Dfuze helps to track terrorists, explosives manufacturers and distribution chains, and it was successfully utilised after London’s transportation system was attacked on 7 July 2005, for example.
It was also employed during the 2012 London Olympics to identify potential terrorist attack sites.
Neil Fretwell, operations director at ISS Global, told Shephard that Dfuze ‘has evolved to become the de facto global standard for improvised explosive devices, explosive ordnance disposal and counterterrorism operations’.
It is used in more than 40 countries and is present in more than a dozen bomb data centres worldwide, including Australia, Hong Kong, Pakistan and Singapore regionally.
The original Dfuze Intelligence Management System was developed with the ATF US Bomb Data Center and the UK National Police Bomb Data Centre based at Scotland Yard. The US and Canadian militaries also use it.
Dfuze has features such as live video streaming (mobile and unmanned aerial vehicles [UAV]), facial recognition, trend and pattern analysis, plus it offers secure access anywhere in the world.
Fretwell noted that behaviour prediction software is desperately wanted globally. ‘ISS Global goes some way toward meeting that need. Dfuze works by analysing past attacks to give an idea of where attack hotspots might be in the future, as well as the types of explosive devices that might be used and how.’

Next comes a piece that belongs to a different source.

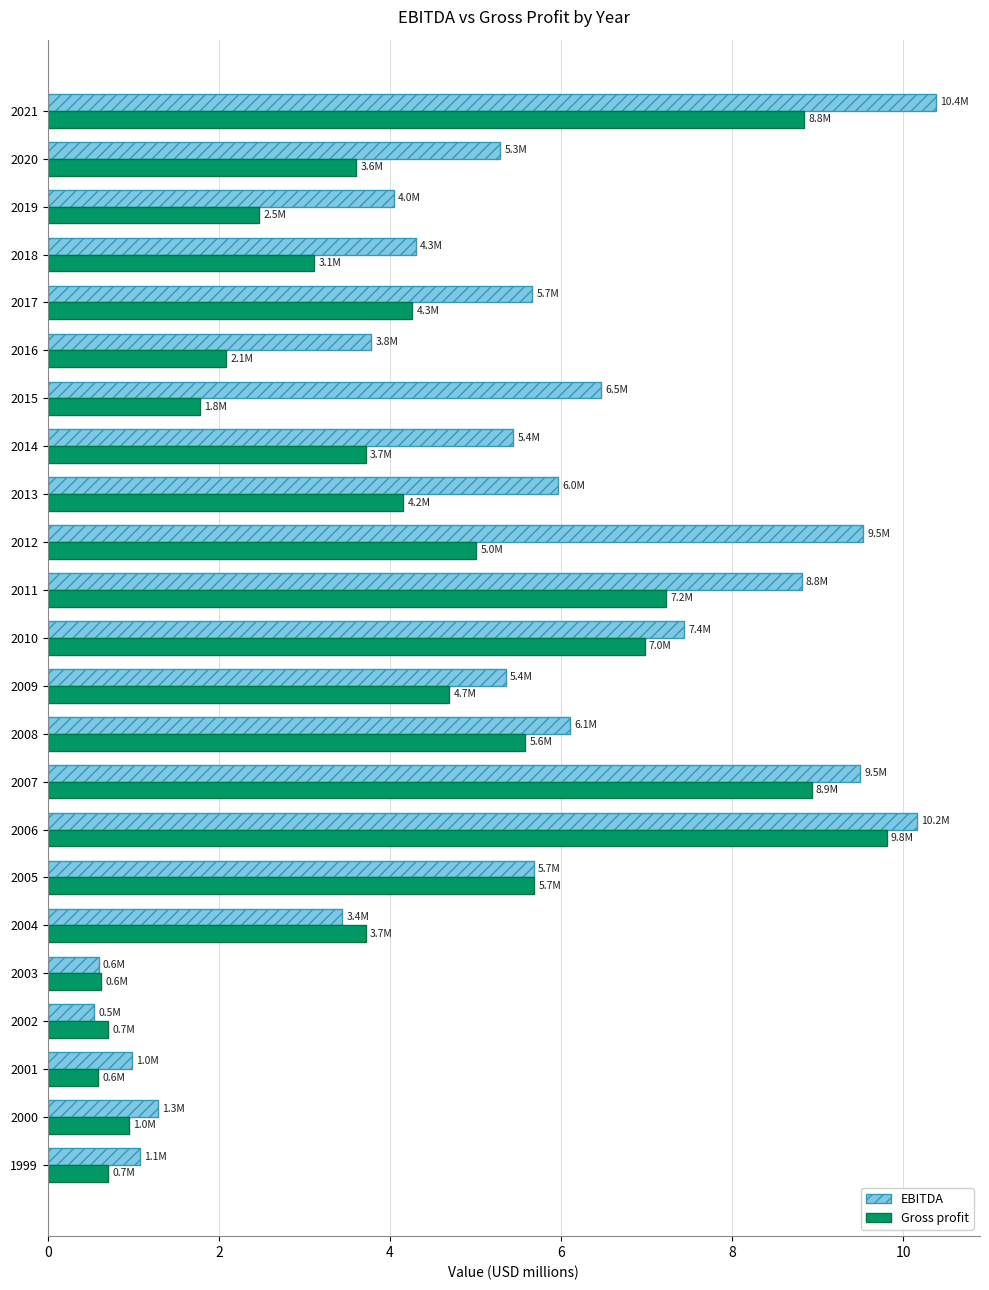

Read the Gross profit value at 2017.

4.3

The software’s algorithms, based on parameters inputted by the operator, ‘can break down data into the percentages and likelihood of something happening in a certain place at a certain time’, he explained.

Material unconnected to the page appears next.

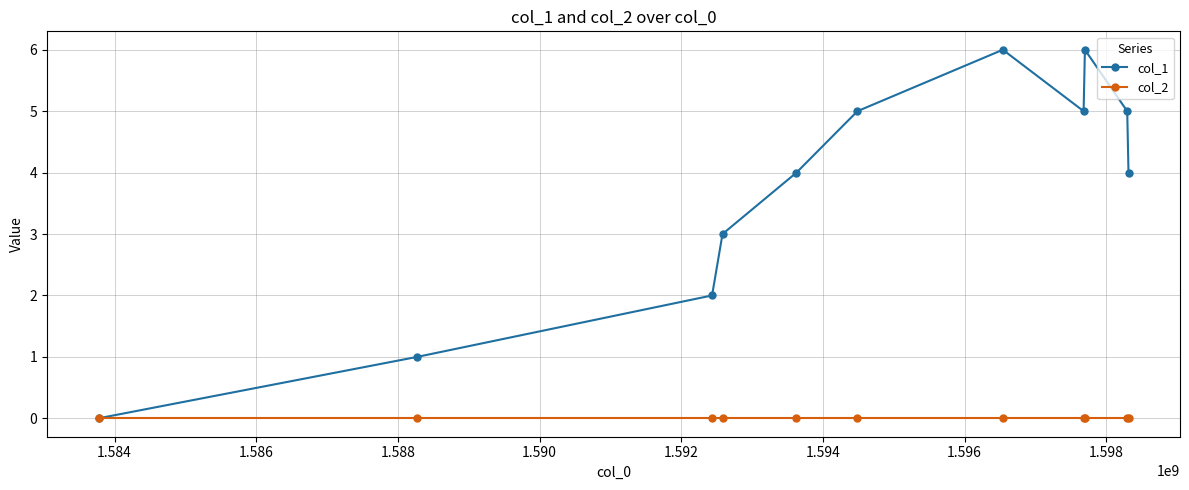

Rank the series by their maximum value, from highest to lowest.

col_1, col_2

The Dfuze product suite has a number of associated offerings that were often developed in conjunction with users. These include Dfuze Enterprise, Report Desk, Onsite C2, Dfuze Net, Dfuze Mobile, Dfuze 360 and Over C2.
The latter, for example, was showcased during last year’s Ravens Challenge in Thailand. The ISS spokesman said Over C2 was ‘instrumental’ in helping a Thai EOD team win the route clearance competition.
ISS Global, part of Polaris Alpha, is also developing UAV technology to allow live video streaming from multiple locations.
When asked about the simulation arena, Fretwell said, ‘We are not specifically involved in the development of simulation tools per se, but our systems are regularly utilised in the training environment in order that our clients are well versed in using the technology in real time.’